In another secondary analysis from the PARADIGM-HF investigators, the use of the angiotensin receptor/neprilysin inhibitor was shown to prevent clinical progression of surviving patients with heart failure much more effectively than enalapril. The sacubitril/valsartan group was 34% less likely to have an emergency department visit for worsening heart failure, 18% less likely to require intensive care, and 22% less likely to receive an implantable heart failure device or undergo cardiac transplantation. The reduction in the rate of heart failure hospitalization became significant within the first 30 days (Circulation. 2015 Jan 6;131[1]:54-61).
Moreover, the absolute benefit of sacubitril/valsartan in PARADIGM-HF was consistent across the full spectrum of patient risk (J Am Coll Cardiol. 2015 Nov 10;66[19]:2059-71).
To put this into perspective, Dr. Desai continued, for every 1,000 HFrEF patients switched from an ACE inhibitor or ARB to sacubitril/valsartan, the absolute benefit over the course of 27 months includes 31 fewer cardiovascular deaths, 28 fewer hospitalizations for heart failure, and 37 fewer hospitalizations for any reason.
“This is potent therapy for patients with HFrEF who have the right phenotype,” he observed.
While substitution of sacubitril/valsartan for an ACE inhibitor or ARB may be appropriate in many patients with chronic HFrEF who continue to have NYHA Class II-IV symptoms on guideline-directed medical therapy, several caveats apply, according to Dr. Desai.

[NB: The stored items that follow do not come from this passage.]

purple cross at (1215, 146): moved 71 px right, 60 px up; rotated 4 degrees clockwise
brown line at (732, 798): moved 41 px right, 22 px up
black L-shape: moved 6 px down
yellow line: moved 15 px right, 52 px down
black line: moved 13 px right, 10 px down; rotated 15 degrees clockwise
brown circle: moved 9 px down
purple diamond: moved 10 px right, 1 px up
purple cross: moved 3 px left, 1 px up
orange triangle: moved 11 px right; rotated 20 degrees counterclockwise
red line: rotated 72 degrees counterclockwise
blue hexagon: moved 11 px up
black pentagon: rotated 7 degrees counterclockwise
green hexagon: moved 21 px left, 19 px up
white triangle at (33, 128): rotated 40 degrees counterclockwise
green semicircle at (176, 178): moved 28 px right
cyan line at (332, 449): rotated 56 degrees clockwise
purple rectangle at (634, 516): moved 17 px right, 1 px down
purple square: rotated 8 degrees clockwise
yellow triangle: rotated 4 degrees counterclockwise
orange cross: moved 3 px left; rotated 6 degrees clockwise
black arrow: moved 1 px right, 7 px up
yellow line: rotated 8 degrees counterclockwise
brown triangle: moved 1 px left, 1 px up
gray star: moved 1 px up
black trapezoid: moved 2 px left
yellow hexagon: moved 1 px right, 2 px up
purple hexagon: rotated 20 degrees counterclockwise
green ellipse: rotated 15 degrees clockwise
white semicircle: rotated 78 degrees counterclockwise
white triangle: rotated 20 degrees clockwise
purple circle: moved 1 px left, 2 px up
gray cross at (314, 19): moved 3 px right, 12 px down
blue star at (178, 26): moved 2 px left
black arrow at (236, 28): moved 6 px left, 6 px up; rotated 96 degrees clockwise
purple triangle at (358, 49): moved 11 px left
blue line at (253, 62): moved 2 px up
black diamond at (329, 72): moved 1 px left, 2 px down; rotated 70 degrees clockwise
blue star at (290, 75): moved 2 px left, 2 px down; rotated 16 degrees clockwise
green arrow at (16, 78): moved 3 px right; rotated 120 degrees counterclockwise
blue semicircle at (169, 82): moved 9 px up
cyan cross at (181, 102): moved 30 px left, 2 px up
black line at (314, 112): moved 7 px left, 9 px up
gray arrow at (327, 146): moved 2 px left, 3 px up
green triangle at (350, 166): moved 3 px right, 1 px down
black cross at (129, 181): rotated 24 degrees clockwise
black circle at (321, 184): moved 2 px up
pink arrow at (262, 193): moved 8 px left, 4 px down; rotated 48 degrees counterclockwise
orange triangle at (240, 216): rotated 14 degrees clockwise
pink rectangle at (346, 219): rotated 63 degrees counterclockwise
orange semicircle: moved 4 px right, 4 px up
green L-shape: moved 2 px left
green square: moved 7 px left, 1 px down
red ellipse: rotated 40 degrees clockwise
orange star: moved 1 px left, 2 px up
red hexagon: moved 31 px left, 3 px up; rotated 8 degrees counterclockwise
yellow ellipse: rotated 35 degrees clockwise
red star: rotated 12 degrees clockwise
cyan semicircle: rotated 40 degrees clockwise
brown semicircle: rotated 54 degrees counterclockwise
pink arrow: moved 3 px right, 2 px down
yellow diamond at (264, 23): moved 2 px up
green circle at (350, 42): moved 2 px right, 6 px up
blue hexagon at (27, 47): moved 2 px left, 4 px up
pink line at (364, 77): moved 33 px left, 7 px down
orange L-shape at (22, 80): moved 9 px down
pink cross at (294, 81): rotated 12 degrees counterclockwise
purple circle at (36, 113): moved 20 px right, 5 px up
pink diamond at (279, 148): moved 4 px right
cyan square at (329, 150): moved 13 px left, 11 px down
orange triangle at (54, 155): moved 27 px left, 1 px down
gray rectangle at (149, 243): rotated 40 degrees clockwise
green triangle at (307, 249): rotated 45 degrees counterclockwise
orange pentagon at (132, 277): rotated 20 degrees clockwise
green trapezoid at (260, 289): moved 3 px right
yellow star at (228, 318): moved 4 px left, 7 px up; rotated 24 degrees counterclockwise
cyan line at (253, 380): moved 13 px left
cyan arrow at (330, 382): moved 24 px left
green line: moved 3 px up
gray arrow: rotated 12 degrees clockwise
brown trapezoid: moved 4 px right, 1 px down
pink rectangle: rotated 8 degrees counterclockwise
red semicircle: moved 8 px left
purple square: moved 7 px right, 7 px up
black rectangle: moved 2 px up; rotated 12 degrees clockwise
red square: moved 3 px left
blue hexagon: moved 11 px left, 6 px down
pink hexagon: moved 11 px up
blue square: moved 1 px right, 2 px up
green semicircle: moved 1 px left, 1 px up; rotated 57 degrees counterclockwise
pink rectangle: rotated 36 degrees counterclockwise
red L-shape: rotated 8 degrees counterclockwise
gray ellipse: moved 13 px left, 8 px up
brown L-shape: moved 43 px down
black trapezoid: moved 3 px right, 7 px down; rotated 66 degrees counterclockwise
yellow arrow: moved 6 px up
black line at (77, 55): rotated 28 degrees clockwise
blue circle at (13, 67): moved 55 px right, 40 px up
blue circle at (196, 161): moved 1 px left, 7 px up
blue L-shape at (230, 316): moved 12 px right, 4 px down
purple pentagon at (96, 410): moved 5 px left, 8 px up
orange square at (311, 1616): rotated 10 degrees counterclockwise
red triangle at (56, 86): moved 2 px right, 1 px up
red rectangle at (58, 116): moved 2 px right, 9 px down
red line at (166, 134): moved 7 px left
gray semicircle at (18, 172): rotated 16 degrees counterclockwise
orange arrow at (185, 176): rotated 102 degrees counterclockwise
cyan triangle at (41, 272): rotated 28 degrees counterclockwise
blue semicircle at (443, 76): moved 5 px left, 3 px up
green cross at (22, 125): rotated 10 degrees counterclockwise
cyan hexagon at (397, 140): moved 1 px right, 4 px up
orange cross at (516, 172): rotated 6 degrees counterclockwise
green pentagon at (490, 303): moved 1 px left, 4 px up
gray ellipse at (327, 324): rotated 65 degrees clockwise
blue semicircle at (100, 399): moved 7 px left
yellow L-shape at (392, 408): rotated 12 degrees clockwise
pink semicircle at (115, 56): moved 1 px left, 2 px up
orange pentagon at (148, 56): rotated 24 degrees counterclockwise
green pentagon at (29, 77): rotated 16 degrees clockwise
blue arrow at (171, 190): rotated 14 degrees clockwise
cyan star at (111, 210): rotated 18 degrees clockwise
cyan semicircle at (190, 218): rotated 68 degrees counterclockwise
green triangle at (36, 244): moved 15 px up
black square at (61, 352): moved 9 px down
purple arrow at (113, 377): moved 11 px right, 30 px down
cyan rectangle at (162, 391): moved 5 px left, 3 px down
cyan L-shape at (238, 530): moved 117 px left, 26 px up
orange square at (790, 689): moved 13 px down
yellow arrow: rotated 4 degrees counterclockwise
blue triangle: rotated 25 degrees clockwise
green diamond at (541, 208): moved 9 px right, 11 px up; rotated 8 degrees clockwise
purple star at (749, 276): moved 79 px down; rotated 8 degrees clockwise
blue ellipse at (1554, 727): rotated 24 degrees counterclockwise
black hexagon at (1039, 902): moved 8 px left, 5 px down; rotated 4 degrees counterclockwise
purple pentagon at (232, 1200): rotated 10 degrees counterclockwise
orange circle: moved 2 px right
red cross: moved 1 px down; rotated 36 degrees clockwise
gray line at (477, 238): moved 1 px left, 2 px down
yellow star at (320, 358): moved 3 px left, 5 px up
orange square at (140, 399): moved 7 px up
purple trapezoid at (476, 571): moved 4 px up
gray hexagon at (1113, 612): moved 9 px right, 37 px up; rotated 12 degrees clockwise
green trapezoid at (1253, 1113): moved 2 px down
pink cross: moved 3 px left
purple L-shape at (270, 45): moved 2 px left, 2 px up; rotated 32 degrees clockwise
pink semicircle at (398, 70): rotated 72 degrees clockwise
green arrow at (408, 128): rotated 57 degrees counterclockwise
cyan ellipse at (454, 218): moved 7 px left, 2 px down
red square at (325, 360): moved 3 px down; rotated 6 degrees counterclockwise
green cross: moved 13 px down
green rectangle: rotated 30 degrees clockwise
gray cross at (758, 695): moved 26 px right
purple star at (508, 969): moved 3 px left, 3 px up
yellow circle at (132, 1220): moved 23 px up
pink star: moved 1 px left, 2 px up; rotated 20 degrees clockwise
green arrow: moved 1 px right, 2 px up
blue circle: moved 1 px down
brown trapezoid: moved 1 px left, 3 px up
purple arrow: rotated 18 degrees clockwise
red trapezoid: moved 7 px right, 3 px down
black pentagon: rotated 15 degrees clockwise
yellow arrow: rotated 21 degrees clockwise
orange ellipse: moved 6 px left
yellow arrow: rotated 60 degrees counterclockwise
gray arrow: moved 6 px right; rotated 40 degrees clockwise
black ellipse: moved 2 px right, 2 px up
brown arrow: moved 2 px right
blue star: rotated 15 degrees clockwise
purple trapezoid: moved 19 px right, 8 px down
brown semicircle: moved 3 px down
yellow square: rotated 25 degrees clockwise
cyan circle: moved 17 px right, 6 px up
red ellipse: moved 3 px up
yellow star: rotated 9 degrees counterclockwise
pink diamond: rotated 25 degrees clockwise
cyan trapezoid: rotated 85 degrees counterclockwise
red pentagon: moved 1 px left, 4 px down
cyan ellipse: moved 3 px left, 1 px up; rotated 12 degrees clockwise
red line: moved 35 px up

It’s important to be aware of the PARADIGM-HF eligibility criteria, because it’s only in patients who fit that profile that sacubitril/valsartan provides evidence-based therapy. There are as yet no data to support the drug’s use in patients with new-onset HFrEF, acute decompensated HFrEF, in patients who are immediately post-MI, or in those with advanced chronic kidney disease, he emphasized.
“I think you have to be mindful of eligibility because the label that’s applied to this drug is basically ‘patients with HFrEF who are treated with guideline-directed medical therapy.’ There’s no specific requirement that you follow the detailed eligibility criteria of the PARADIGM-HF trial, but you should realize that the drug is known to be effective only in patients who fit the PARADIGM-HF eligibility profile,” he said.
Dr. Desai gave a few clinical pearls for prescribing sacubitril/valsartan. For most patients, the initial recommended dose is 49/51 mg twice daily. In those with low baseline blood pressure and tenuous hemodynamics, it’s appropriate to initiate therapy at 24/26 mg BID. It’s important to halt ACE inhibitor therapy 36 hours prior to starting sacubitril/valsartan so as to avoid overlap and consequent increased risk of angioedema. And while serum n-terminal prohormone brain natriuretic peptide (NT-proBNP) remains a useful biomarker to monitor heart rate severity and response to treatment while a patient is on sacubitril/valsartan, BNP is not because serum levels of that biomarker rise with neprilysin inhibition.
Dr. Desai reported receiving research support from Novartis and St. Jude Medical and serving as a consultant to those companies as well as Merck and Relypsa.